# [TEXTE FOURNI]

Data Science et éthique sont-elles compatibles ?

La force combinée des données et des technologies de l’information fait progresser l’innovation dans presque tous les domaines de l’entreprise humaine. De la même manière, la Data Science [NDT: je garderai ici le terme anglais de Data Science que je ne peux traduire par l’expression littérale « Science des Données », même si le sens en est exact] influence aujourd’hui profondément la manière dont le monde des affaires évolue dans des domaines aussi divers que les sciences de la vie, les Smart Cities et les transports. 

Aussi convaincantes que soient devenues ces avancées, les dangers de la Data Science sans considérations éthiques sont tout aussi évidents – qu’il s’agisse de la protection de données personnellement identifiables, de la partialité implicite dans la prise de décision automatisée, de l’illusion du libre choix dans le rapport à la segmentation démographique, des impacts sociaux de l’automatisation ou du divorce évident entre confiance et réalité dans la communication virtuelle. 

Justifier la nécessité de mettre l’accent sur l’éthique de la Data Science va au-delà d’une simple observation de ces opportunités et de ces défis, car la pratique de la Data Science remet en question notre perception de ce que signifie d’être humain.

Cette contribution a été inspirée par la remarquable contribution de Julie Compagny dans un article qu’elle a écrit pour Digital Me Up. Digital Me up est le blog de nos étudiants du Master Spécialisé international en Stratégie Numérique (Digital Business Strategy) de Grenoble Ecole de Management, où j’enseigne. Julie en est l’une des étudiantes de l’année académique 2018-2019. Ce sujet sera au menu de la conférence du mois prochain sur «Technologie et innovation», que je présenterai dans les locaux de l’incubateur de Vinci, qui porte bien son nom, Leonard.

La Data Science influence les pratiques commerciales d’aujourd’hui

Margo Boenig-Liptsin souligne que notre recours croissant à la technologie de l’information a fondamentalement transformé les concepts traditionnels de « confidentialité », « équité » et de « représentation », sans oublier celui de « Libre choix », « vérité » et « confiance » . Ces mutations soulignent l’empreinte et les responsabilités croissantes de la Data Science — et pas seulement en termes de 0 et de 1 — car la Data Science ébranle les fondements perceptuels de la valeur, de la communauté et de l’équité.

Si les universités ont rapidement mis en place des programmes de Data Science axés sur les statistiques, le calcul et le génie logiciel, peu de programmes répondent aux préoccupations sociétales plus vastes de la Data Science. Moins nombreux encore sont ceux qui analysent la façon dont les pratiques responsables en matière de données peuvent être conditionnées et même encouragées. Décrivons en grandes lignes ce défi qui se présent à nous.

# [OBJECTIF A]
Transcrivez toutes les lignes de données ci-dessous sous forme de liste JSON de chaînes, à raison d'une chaîne par ligne et sans les lignes vides.

(Entrées d'un jeu de données)
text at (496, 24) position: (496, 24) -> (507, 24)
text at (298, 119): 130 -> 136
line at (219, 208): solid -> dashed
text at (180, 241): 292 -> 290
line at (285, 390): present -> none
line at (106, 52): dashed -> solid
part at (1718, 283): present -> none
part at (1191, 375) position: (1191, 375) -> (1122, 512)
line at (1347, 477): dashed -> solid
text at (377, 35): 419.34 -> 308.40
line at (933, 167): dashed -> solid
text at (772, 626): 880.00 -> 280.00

# [OBJECTIF B]
Recopiez du texte sur l'éthique de la Data Science tout ce qui va de « Aussi convaincantes que » jusqu'à « signifie d’être humain. » inclus.

# [RÉPONSE RÉDIGÉE A]
[
  "text at (496, 24) position: (496, 24) -> (507, 24)",
  "text at (298, 119): 130 -> 136",
  "line at (219, 208): solid -> dashed",
  "text at (180, 241): 292 -> 290",
  "line at (285, 390): present -> none",
  "line at (106, 52): dashed -> solid",
  "part at (1718, 283): present -> none",
  "part at (1191, 375) position: (1191, 375) -> (1122, 512)",
  "line at (1347, 477): dashed -> solid",
  "text at (377, 35): 419.34 -> 308.40",
  "line at (933, 167): dashed -> solid",
  "text at (772, 626): 880.00 -> 280.00"
]

# [RÉPONSE RÉDIGÉE B]
Aussi convaincantes que soient devenues ces avancées, les dangers de la Data Science sans considérations éthiques sont tout aussi évidents – qu’il s’agisse de la protection de données personnellement identifiables, de la partialité implicite dans la prise de décision automatisée, de l’illusion du libre choix dans le rapport à la segmentation démographique, des impacts sociaux de l’automatisation ou du divorce évident entre confiance et réalité dans la communication virtuelle. 

Justifier la nécessité de mettre l’accent sur l’éthique de la Data Science va au-delà d’une simple observation de ces opportunités et de ces défis, car la pratique de la Data Science remet en question notre perception de ce que signifie d’être humain.